Copy out word for word the lines between the one holding "Rendered at 1667 by 1251 pixels." and the one holding "title Fourier Spectral", inclusive.

Begin Excerpted records

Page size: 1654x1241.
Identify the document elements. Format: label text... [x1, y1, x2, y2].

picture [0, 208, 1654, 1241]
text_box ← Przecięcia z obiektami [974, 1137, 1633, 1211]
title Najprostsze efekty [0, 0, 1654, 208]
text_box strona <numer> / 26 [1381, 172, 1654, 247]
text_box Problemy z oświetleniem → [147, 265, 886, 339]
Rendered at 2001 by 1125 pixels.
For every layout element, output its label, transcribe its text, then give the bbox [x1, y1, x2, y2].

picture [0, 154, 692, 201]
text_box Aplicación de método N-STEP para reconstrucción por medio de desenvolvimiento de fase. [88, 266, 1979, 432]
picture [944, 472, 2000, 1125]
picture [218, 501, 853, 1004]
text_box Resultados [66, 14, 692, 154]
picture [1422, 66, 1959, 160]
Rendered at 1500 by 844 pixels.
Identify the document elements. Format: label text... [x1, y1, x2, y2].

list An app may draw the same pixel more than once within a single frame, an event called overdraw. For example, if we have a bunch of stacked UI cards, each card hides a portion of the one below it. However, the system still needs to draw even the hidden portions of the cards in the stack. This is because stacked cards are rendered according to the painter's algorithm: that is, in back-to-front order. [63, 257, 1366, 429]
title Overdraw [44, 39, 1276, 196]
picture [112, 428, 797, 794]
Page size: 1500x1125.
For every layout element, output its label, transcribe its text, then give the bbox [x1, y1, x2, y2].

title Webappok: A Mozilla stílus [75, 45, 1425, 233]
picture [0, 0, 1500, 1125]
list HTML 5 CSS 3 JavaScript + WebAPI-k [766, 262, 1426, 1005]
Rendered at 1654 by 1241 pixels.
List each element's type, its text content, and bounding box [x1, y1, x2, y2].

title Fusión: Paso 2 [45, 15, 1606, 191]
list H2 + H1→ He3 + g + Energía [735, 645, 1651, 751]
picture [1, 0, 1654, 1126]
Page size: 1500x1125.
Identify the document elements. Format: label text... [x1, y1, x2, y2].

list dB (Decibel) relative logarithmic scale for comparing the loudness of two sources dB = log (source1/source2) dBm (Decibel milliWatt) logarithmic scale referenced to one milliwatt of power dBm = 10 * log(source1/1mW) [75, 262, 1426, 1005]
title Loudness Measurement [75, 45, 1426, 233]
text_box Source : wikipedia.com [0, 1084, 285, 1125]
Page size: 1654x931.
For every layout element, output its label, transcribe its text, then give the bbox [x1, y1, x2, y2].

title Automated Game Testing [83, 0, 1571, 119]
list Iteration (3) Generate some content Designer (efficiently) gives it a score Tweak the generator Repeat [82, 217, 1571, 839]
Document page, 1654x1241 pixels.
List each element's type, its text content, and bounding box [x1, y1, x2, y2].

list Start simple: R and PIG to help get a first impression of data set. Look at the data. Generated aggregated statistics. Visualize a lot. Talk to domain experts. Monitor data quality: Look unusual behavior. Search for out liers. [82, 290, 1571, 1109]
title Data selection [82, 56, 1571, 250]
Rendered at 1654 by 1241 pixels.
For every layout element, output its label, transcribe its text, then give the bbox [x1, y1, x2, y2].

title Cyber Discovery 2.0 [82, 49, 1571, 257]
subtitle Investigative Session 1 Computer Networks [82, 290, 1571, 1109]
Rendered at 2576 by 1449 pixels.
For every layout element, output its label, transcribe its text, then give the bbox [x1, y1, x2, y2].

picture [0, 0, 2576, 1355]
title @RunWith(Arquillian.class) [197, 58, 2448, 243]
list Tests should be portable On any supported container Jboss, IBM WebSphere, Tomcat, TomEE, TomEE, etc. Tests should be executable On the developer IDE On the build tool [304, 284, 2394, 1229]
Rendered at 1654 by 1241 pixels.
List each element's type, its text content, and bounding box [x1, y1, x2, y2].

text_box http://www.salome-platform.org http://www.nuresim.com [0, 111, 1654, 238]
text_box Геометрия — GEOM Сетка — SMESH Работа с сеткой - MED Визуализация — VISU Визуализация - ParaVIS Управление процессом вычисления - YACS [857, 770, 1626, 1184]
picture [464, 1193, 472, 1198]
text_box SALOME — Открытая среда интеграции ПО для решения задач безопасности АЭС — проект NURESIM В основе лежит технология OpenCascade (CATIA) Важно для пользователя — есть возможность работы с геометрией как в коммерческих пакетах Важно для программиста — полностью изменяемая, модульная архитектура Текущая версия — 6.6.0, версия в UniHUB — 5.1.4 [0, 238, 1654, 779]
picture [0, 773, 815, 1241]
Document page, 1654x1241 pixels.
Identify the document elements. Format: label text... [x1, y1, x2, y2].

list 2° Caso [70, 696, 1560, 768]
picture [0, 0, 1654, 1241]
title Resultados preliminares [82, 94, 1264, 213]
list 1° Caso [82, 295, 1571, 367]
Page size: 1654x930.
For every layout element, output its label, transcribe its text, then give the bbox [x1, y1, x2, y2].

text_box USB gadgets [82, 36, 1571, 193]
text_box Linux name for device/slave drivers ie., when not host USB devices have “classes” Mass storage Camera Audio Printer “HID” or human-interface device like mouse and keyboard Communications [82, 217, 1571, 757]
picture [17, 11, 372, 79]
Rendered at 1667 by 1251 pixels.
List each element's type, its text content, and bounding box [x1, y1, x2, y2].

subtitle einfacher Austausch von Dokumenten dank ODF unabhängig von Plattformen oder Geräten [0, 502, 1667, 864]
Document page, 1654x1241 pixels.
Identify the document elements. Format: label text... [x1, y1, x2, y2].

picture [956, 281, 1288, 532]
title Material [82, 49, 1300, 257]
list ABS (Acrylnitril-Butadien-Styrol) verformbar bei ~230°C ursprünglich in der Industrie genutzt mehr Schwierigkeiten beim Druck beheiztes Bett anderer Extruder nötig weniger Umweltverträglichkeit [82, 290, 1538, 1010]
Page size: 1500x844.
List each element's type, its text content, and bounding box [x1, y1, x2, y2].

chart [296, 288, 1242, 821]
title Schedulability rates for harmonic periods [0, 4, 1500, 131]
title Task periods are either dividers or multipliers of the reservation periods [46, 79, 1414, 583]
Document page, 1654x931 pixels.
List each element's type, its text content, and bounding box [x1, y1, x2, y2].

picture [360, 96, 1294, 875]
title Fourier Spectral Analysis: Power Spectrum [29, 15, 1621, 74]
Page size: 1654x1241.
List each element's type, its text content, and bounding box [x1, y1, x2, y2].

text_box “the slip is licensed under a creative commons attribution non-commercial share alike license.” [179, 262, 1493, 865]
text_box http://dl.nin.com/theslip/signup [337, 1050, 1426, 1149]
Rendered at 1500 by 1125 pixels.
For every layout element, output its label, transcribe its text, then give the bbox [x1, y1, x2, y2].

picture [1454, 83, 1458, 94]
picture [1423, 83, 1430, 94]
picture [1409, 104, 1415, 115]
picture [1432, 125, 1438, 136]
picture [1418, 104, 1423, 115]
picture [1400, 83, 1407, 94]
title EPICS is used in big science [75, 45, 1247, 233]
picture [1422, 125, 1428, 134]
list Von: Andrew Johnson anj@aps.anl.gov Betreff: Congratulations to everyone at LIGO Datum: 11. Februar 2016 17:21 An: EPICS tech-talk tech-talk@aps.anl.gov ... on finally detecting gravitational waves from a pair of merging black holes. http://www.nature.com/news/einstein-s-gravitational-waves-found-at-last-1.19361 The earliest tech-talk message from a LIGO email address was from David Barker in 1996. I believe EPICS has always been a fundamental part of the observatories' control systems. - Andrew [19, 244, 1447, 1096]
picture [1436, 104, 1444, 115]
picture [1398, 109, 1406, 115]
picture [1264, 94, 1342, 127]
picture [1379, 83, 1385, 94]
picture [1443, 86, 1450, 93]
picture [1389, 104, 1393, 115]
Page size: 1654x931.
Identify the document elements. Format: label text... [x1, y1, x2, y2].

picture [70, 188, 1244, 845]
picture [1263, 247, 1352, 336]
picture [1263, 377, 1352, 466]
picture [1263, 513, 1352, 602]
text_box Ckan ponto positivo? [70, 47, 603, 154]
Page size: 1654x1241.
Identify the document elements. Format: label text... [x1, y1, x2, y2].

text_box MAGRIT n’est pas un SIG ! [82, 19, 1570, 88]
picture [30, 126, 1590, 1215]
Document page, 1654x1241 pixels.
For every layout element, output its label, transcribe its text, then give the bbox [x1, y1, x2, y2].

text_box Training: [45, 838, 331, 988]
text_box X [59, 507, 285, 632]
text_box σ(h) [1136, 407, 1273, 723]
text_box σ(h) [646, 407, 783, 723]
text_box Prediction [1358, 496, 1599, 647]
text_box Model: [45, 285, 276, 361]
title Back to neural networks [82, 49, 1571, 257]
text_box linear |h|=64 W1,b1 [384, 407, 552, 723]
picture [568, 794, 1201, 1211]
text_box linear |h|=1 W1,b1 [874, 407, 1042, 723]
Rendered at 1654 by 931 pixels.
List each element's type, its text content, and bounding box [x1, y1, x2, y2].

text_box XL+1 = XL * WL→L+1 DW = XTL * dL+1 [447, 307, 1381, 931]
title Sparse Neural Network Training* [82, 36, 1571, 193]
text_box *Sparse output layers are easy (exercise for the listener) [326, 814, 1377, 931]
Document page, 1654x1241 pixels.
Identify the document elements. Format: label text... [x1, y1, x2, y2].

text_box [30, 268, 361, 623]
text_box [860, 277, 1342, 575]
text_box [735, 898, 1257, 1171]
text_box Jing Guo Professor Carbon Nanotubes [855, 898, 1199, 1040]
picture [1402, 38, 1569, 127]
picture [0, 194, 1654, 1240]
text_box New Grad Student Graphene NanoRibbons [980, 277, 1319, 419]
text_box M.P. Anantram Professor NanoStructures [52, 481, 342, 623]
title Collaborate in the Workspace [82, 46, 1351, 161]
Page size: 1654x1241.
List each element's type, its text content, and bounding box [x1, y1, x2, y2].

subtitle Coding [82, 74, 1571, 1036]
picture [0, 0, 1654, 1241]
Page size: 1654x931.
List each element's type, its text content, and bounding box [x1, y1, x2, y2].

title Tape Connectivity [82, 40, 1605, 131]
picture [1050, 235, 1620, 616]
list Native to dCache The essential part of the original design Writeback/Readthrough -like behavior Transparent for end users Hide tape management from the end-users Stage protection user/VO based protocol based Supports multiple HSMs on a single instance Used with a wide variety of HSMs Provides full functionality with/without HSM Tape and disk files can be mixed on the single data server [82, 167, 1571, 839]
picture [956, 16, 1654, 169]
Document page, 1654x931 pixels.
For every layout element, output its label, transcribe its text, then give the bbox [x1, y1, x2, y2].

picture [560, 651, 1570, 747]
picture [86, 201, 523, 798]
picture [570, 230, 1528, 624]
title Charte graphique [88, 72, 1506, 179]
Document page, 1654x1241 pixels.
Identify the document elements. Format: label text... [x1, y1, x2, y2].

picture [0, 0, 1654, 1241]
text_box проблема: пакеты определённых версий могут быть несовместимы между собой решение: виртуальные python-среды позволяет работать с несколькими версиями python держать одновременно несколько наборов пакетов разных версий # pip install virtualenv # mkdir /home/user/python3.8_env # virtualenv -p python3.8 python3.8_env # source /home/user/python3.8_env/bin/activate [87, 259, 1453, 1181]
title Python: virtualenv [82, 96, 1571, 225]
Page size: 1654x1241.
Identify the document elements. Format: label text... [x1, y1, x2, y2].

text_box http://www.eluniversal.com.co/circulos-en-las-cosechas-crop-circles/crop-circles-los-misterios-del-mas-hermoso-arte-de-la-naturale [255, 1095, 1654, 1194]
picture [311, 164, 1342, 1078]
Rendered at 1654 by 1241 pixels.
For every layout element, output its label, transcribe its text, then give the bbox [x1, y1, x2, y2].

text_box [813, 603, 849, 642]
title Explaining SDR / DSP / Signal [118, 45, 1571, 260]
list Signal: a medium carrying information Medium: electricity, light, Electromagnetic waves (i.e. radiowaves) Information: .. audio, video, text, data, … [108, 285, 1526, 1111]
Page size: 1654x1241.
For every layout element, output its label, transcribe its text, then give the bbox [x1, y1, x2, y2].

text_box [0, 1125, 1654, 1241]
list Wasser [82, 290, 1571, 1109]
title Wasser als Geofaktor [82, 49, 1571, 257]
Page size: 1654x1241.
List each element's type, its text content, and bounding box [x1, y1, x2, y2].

End Excerpted records

Response below
Rendered at 1667 by 1251 pixels.
List each element's type, its text content, and bounding box [x1, y1, x2, y2].

subtitle einfacher Austausch von Dokumenten dank ODF unabhängig von Plattformen oder Geräten [0, 502, 1667, 864]
Document page, 1654x1241 pixels.
Identify the document elements. Format: label text... [x1, y1, x2, y2].

picture [956, 281, 1288, 532]
title Material [82, 49, 1300, 257]
list ABS (Acrylnitril-Butadien-Styrol) verformbar bei ~230°C ursprünglich in der Industrie genutzt mehr Schwierigkeiten beim Druck beheiztes Bett anderer Extruder nötig weniger Umweltverträglichkeit [82, 290, 1538, 1010]
Page size: 1500x844.
List each element's type, its text content, and bounding box [x1, y1, x2, y2].

chart [296, 288, 1242, 821]
title Schedulability rates for harmonic periods [0, 4, 1500, 131]
title Task periods are either dividers or multipliers of the reservation periods [46, 79, 1414, 583]
Document page, 1654x931 pixels.
List each element's type, its text content, and bounding box [x1, y1, x2, y2].

picture [360, 96, 1294, 875]
title Fourier Spectral Analysis: Power Spectrum [29, 15, 1621, 74]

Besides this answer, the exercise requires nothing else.